## Aim of the exercise
Present everything in the material below from the line containing "Αναζήτηση με τίτλο Επαφής" down to the line containing "Ἱεραπύτνης καί Σητείας" as a numbered list, leaving out any blank lines.

======== Source information ========

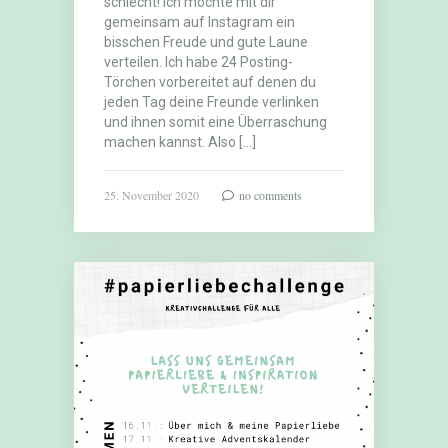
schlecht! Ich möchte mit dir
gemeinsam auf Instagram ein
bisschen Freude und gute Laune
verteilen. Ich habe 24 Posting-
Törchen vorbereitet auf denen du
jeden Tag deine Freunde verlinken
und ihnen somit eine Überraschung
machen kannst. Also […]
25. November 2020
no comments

========
======== Source information ========

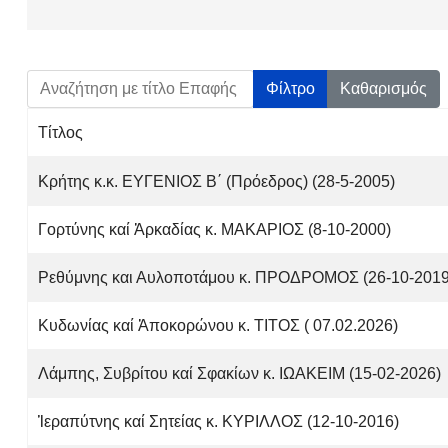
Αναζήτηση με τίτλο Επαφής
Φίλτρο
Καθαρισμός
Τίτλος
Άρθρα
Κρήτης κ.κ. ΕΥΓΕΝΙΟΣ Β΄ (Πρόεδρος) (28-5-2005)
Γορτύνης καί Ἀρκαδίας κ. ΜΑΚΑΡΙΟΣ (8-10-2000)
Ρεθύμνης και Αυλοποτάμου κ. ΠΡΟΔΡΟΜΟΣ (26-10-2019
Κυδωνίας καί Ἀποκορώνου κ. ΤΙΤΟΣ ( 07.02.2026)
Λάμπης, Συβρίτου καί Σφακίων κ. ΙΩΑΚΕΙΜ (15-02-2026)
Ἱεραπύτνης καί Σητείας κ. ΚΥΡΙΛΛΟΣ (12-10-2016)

========

## Output of the task
1. Αναζήτηση με τίτλο Επαφής
2. Φίλτρο
3. Καθαρισμός
4. Τίτλος
5. Άρθρα
6. Κρήτης κ.κ. ΕΥΓΕΝΙΟΣ Β΄ (Πρόεδρος) (28-5-2005)
7. Γορτύνης καί Ἀρκαδίας κ. ΜΑΚΑΡΙΟΣ (8-10-2000)
8. Ρεθύμνης και Αυλοποτάμου κ. ΠΡΟΔΡΟΜΟΣ (26-10-2019
9. Κυδωνίας καί Ἀποκορώνου κ. ΤΙΤΟΣ ( 07.02.2026)
10. Λάμπης, Συβρίτου καί Σφακίων κ. ΙΩΑΚΕΙΜ (15-02-2026)
11. Ἱεραπύτνης καί Σητείας κ. ΚΥΡΙΛΛΟΣ (12-10-2016)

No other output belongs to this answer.